▶ **SOURCE PASSAGE**
● ● ● ● ●
Get LMB node id from pc-dimm list, which allows to
remove ~80LOC maintaining dynamic address range
lookup list.
It also removes pc-dimm dependency on numa_[un]set_mem_node_id()
and makes pc-dimms a sole source of information about which
node it belongs to and removes duplicate data from global
numa_info.
Signed-off-by: Igor Mammedov <imammedo@redhat.com>
---
Beside making code simpler, my interest in simplification
lies in allowing calling parse_numa_opts() multiple times,
without complex cleanups in case NUMA config is changed
since startup.
● ● ● ● ●
Stored entries:
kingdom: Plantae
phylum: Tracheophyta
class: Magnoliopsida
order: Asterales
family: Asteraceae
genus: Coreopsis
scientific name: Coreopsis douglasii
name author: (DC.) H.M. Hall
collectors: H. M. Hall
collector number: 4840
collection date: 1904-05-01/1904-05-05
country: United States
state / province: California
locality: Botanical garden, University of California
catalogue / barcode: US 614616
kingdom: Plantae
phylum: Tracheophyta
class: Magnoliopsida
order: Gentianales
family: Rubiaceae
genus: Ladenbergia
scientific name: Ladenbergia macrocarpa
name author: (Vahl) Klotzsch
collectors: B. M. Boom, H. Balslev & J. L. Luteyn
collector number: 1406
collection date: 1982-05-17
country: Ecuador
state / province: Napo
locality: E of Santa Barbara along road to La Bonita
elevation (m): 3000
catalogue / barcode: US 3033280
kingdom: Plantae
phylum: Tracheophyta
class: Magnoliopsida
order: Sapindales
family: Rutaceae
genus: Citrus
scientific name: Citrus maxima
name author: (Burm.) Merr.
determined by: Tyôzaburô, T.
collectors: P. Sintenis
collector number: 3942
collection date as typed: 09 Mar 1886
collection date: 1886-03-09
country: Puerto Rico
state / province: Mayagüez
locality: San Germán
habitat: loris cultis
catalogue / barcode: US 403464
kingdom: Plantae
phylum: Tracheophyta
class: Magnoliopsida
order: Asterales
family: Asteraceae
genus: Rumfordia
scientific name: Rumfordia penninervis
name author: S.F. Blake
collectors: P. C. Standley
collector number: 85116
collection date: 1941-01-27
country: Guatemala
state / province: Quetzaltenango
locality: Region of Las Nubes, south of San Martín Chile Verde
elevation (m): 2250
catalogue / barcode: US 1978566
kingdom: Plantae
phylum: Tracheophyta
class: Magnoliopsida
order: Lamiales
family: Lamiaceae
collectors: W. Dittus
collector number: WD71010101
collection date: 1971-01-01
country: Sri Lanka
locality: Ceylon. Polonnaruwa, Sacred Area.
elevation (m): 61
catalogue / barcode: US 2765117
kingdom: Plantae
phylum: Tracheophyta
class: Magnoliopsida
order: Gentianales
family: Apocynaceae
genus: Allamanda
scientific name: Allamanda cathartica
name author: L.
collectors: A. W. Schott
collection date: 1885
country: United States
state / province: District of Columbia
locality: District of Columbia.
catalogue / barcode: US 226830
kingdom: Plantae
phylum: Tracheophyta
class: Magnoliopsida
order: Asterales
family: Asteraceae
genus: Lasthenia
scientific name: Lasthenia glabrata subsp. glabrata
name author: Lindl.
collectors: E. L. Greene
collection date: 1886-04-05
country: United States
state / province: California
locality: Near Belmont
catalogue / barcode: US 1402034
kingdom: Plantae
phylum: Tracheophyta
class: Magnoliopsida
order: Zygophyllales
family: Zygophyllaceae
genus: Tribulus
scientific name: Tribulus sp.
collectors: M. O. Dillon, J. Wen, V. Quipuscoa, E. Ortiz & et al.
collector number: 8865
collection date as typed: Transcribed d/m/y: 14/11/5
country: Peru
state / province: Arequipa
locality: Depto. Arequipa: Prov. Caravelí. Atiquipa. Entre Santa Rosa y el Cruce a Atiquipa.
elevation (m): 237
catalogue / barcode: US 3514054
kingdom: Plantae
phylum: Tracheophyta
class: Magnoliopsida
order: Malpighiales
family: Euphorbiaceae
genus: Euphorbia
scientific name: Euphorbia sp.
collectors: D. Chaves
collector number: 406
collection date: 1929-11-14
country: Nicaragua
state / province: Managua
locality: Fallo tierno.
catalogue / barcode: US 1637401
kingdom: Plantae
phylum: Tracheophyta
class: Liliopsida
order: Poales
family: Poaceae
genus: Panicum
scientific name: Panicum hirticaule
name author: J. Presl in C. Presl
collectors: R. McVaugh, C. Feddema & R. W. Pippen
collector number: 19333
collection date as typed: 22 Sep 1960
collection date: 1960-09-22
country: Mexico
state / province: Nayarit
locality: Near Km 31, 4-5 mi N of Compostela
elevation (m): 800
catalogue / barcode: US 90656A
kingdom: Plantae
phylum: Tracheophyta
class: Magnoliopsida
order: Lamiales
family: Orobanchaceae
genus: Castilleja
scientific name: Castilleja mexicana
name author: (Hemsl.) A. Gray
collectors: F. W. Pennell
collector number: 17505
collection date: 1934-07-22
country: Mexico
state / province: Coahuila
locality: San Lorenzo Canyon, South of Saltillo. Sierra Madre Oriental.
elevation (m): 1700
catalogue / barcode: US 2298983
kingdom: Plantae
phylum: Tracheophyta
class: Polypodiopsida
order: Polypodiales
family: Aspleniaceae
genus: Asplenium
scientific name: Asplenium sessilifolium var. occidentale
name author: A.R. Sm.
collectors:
● ● ● ● ●
▶ **SET EXERCISE 1**
Output the commit message from "Get LMB node" up to and including "dependency on numa_[un]set_mem_node_id()".
▶ **SET EXERCISE 2**
Rewrite the herbarium entries from the first line up to and including the line with "scientific name: Citrus maxima", changing "collector number" to "collection number" and leaving everything else as it is. Give only those lines.

▶ **FULL RESPONSE 1**
Get LMB node id from pc-dimm list, which allows to
remove ~80LOC maintaining dynamic address range
lookup list.
It also removes pc-dimm dependency on numa_[un]set_mem_node_id()

▶ **FULL RESPONSE 2**
kingdom: Plantae
phylum: Tracheophyta
class: Magnoliopsida
order: Asterales
family: Asteraceae
genus: Coreopsis
scientific name: Coreopsis douglasii
name author: (DC.) H.M. Hall
collectors: H. M. Hall
collection number: 4840
collection date: 1904-05-01/1904-05-05
country: United States
state / province: California
locality: Botanical garden, University of California
catalogue / barcode: US 614616
kingdom: Plantae
phylum: Tracheophyta
class: Magnoliopsida
order: Gentianales
family: Rubiaceae
genus: Ladenbergia
scientific name: Ladenbergia macrocarpa
name author: (Vahl) Klotzsch
collectors: B. M. Boom, H. Balslev & J. L. Luteyn
collection number: 1406
collection date: 1982-05-17
country: Ecuador
state / province: Napo
locality: E of Santa Barbara along road to La Bonita
elevation (m): 3000
catalogue / barcode: US 3033280
kingdom: Plantae
phylum: Tracheophyta
class: Magnoliopsida
order: Sapindales
family: Rutaceae
genus: Citrus
scientific name: Citrus maxima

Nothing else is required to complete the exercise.